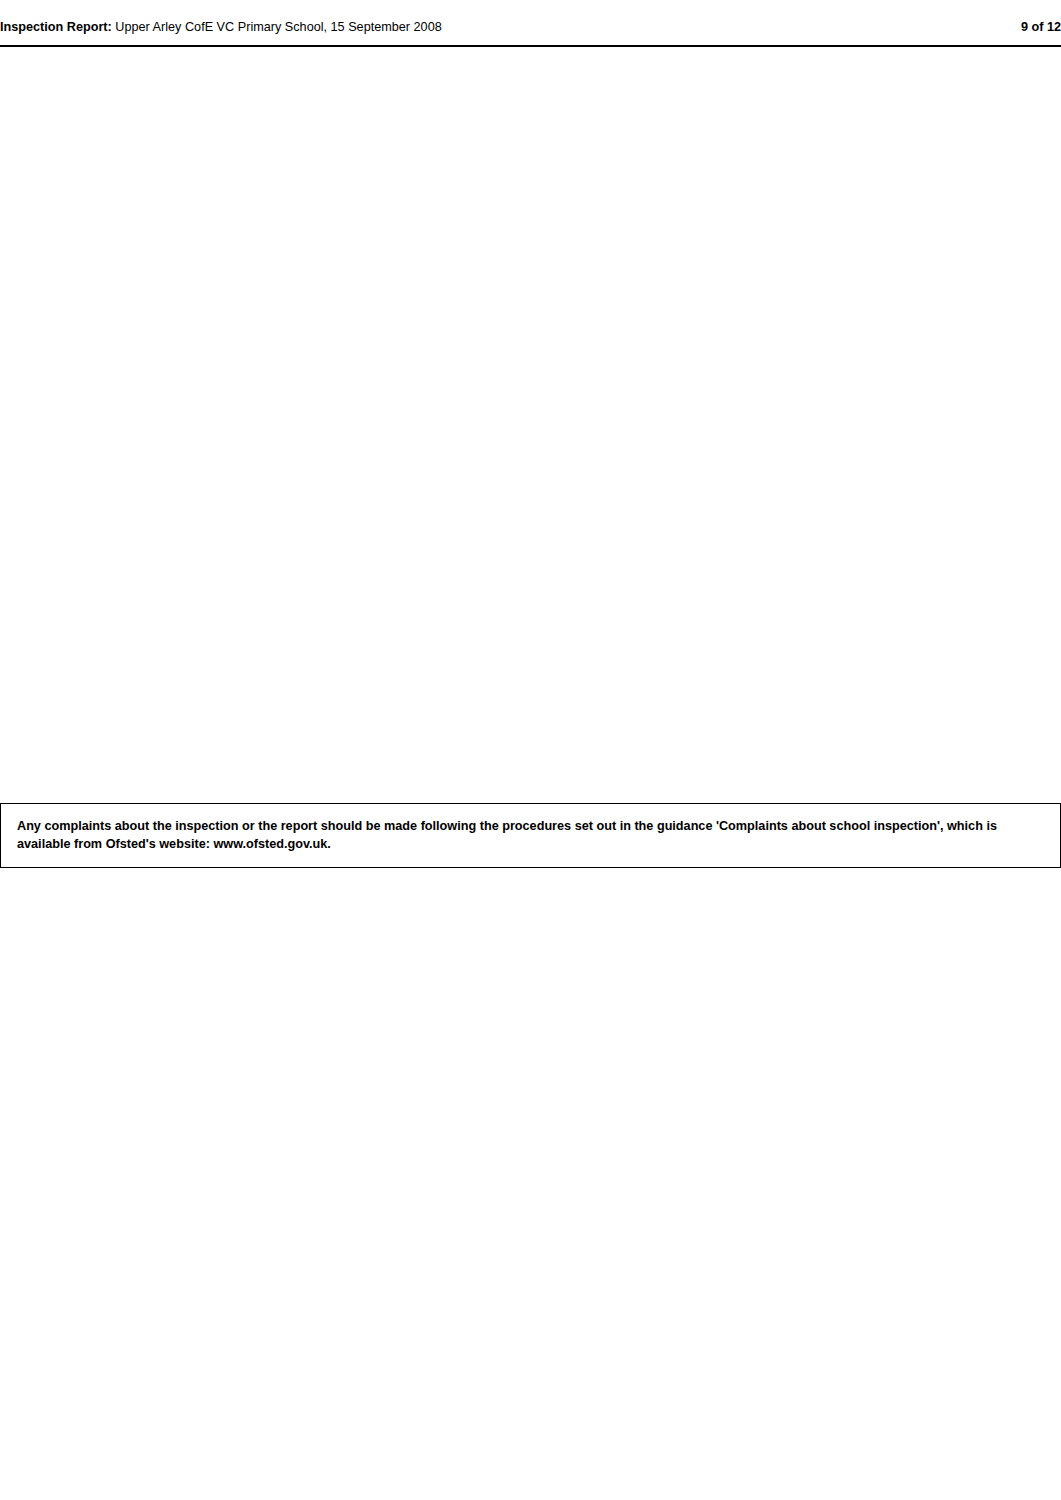Inspection Report: Upper Arley CofE VC Primary School, 15 September 2008
9 of 12
Any complaints about the inspection or the report should be made following the procedures set out in the guidance 'Complaints about school inspection', which is available from Ofsted's website: www.ofsted.gov.uk.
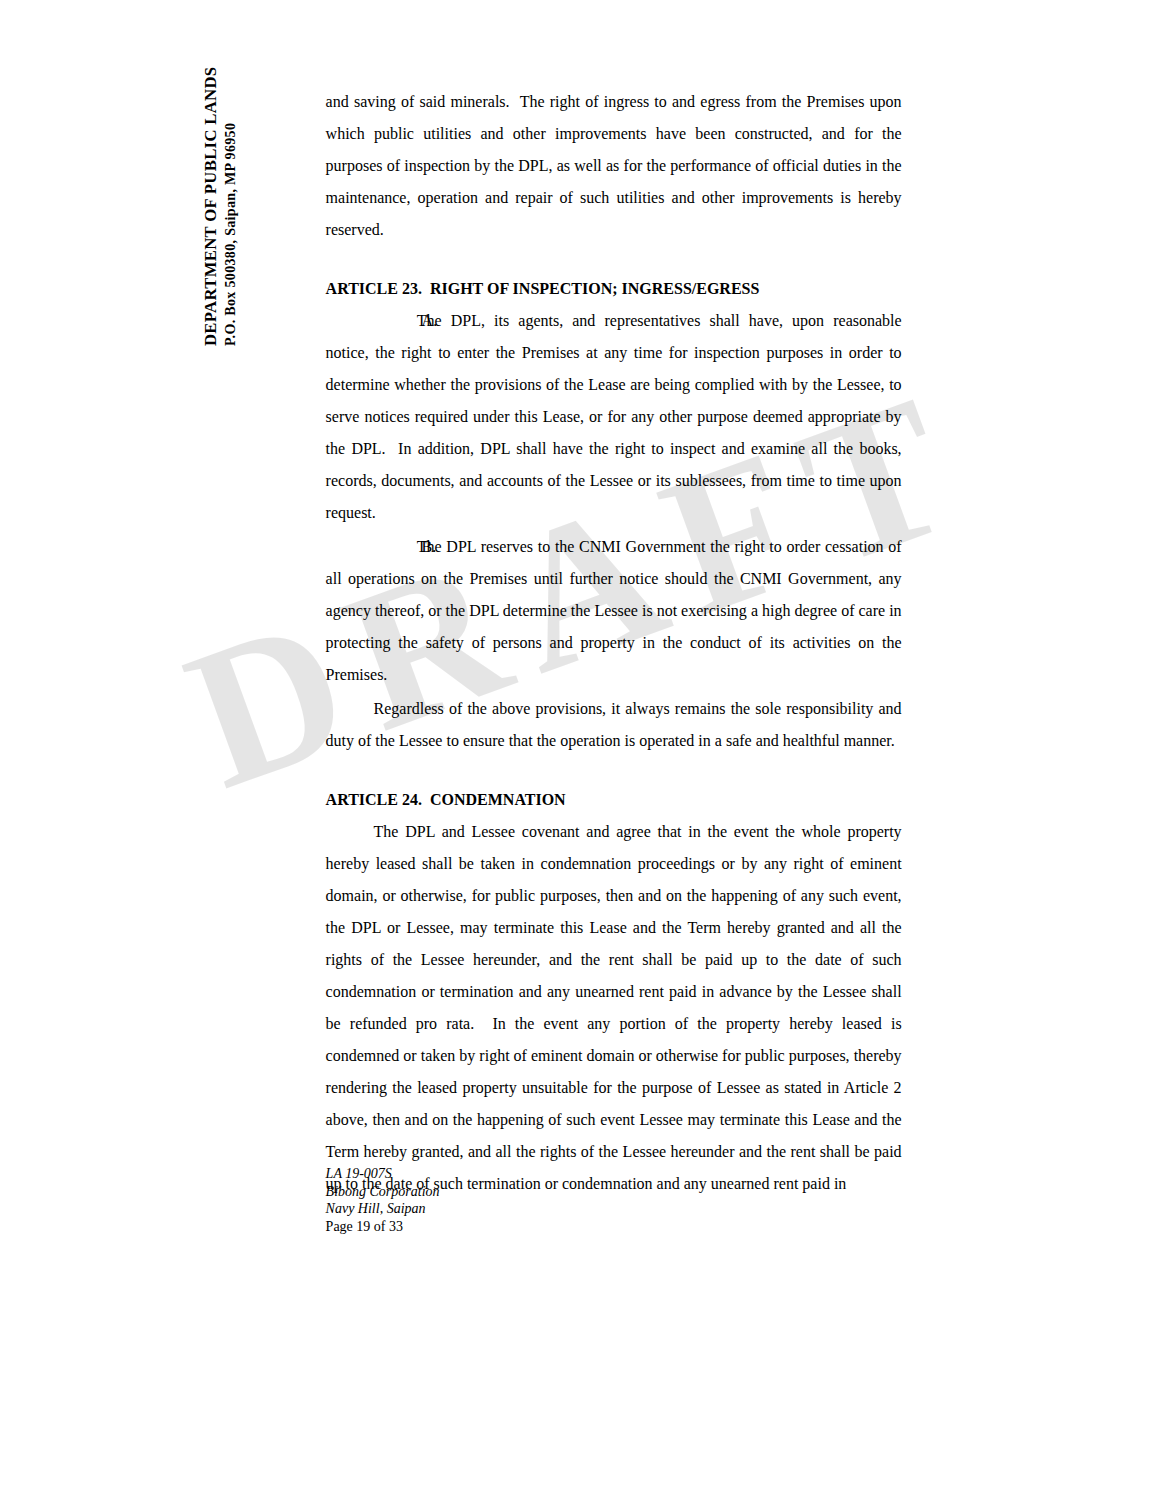DEPARTMENT OF PUBLIC LANDS P.O. Box 500380, Saipan, MP 96950
DRAFT
and saving of said minerals. The right of ingress to and egress from the Premises upon which public utilities and other improvements have been constructed, and for the purposes of inspection by the DPL, as well as for the performance of official duties in the maintenance, operation and repair of such utilities and other improvements is hereby reserved.
ARTICLE 23. RIGHT OF INSPECTION; INGRESS/EGRESS
A. The DPL, its agents, and representatives shall have, upon reasonable notice, the right to enter the Premises at any time for inspection purposes in order to determine whether the provisions of the Lease are being complied with by the Lessee, to serve notices required under this Lease, or for any other purpose deemed appropriate by the DPL. In addition, DPL shall have the right to inspect and examine all the books, records, documents, and accounts of the Lessee or its sublessees, from time to time upon request.
B. The DPL reserves to the CNMI Government the right to order cessation of all operations on the Premises until further notice should the CNMI Government, any agency thereof, or the DPL determine the Lessee is not exercising a high degree of care in protecting the safety of persons and property in the conduct of its activities on the Premises.
Regardless of the above provisions, it always remains the sole responsibility and duty of the Lessee to ensure that the operation is operated in a safe and healthful manner.
ARTICLE 24. CONDEMNATION
The DPL and Lessee covenant and agree that in the event the whole property hereby leased shall be taken in condemnation proceedings or by any right of eminent domain, or otherwise, for public purposes, then and on the happening of any such event, the DPL or Lessee, may terminate this Lease and the Term hereby granted and all the rights of the Lessee hereunder, and the rent shall be paid up to the date of such condemnation or termination and any unearned rent paid in advance by the Lessee shall be refunded pro rata. In the event any portion of the property hereby leased is condemned or taken by right of eminent domain or otherwise for public purposes, thereby rendering the leased property unsuitable for the purpose of Lessee as stated in Article 2 above, then and on the happening of such event Lessee may terminate this Lease and the Term hereby granted, and all the rights of the Lessee hereunder and the rent shall be paid up to the date of such termination or condemnation and any unearned rent paid in
LA 19-007S
Bibong Corporation
Navy Hill, Saipan
Page 19 of 33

:::

### WHAT IS BEING ASKED
Lines from the entries that contain the word "provisions" are what the answer must hold.

### EXERCISE OUTPUT
A. The DPL, its agents, and representatives shall have, upon reasonable notice, the right to enter the Premises at any time for inspection purposes in order to determine whether the provisions of the Lease are being complied with by the Lessee, to serve notices required under this Lease, or for any other purpose deemed appropriate by the DPL. In addition, DPL shall have the right to inspect and examine all the books, records, documents, and accounts of the Lessee or its sublessees, from time to time upon request.
Regardless of the above provisions, it always remains the sole responsibility and duty of the Lessee to ensure that the operation is operated in a safe and healthful manner.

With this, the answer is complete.